Kates announced her retirement from Next late last year as the government began releasing Epstein’s emails. Her announcement referenced her ongoing work with a foundation and stated she wanted to “step back, in order to give back.”
Her former firm Next has stated her relationship with Epstein was unknown to company leadership, yet records show another company co-founder emailed and spoke to Epstein’s accountant about business matters and that Epstein joined a call with an accountant working for Next.
Next told CNN that other cofounder never met or communicated with Epstein and wasn’t aware that that accountant worked for Epstein.
DOJ leaders have sought to move on from the Epstein case, but authorities in other jurisdictions where Epstein interacted with the modeling world are continuing to investigate. A spokesperson for the prosecutor’s office in Paris said a probe remains ongoing.
Ebba Karlsson, a former model, told CNN she filed a complaint with Paris police in February that accused Siad of rape and human trafficking. She said she later spoke to authorities there in person. She said now she is waiting “for the justice system in France to do its job,” adding, “we have been waiting too long.”

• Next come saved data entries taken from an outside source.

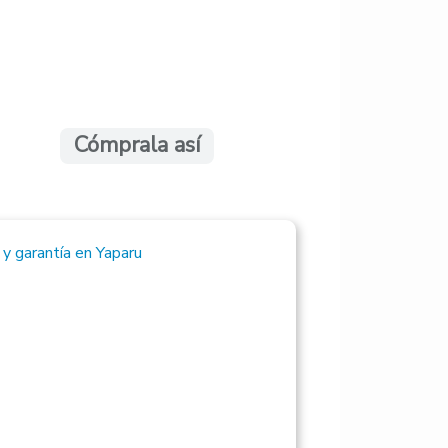
Cómprala así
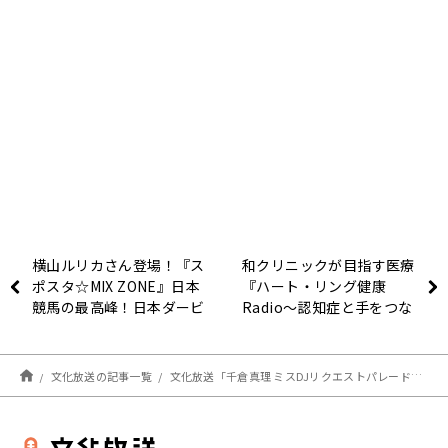
横山ルリカさん登場！『ス
和クリニックが目指す医療
ポスタ☆MIX ZONE』日本
『ハート・リング健康
競馬の最高峰！日本ダービ
Radio～認知症と手をつな
ーの注目ポイント！！
ごう〜 』
文化放送の記事一覧
文化放送「千倉真理 ミスDJリクエストパレード」5/30 オンエアリスト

Asked about Karlsson’s accusations, Siad said he does not remember her. “I have never abused any model in my life,” he said.
Juliette, a former French model who requested her last name not be shared for privacy concerns, told CNN she has also spoken to authorities in Paris about her experience. She said she met Siad in France in 2004 who then referred her to Epstein in New York. She alleges that Epstein then groped her during a meeting in which he told her to get in shape so he could introduce her to modeling agencies. In the meantime, he offered her escorting opportunities.

In hindsight, Juliette said the modeling industry should have clearly recognized Epstein as a predator and stopped him, but she said he was far from the only abuser in that world.
“Epstein was just one of the dangers I used to face,” she said.
CNN’s Elina Baudier Kim contributed to this report.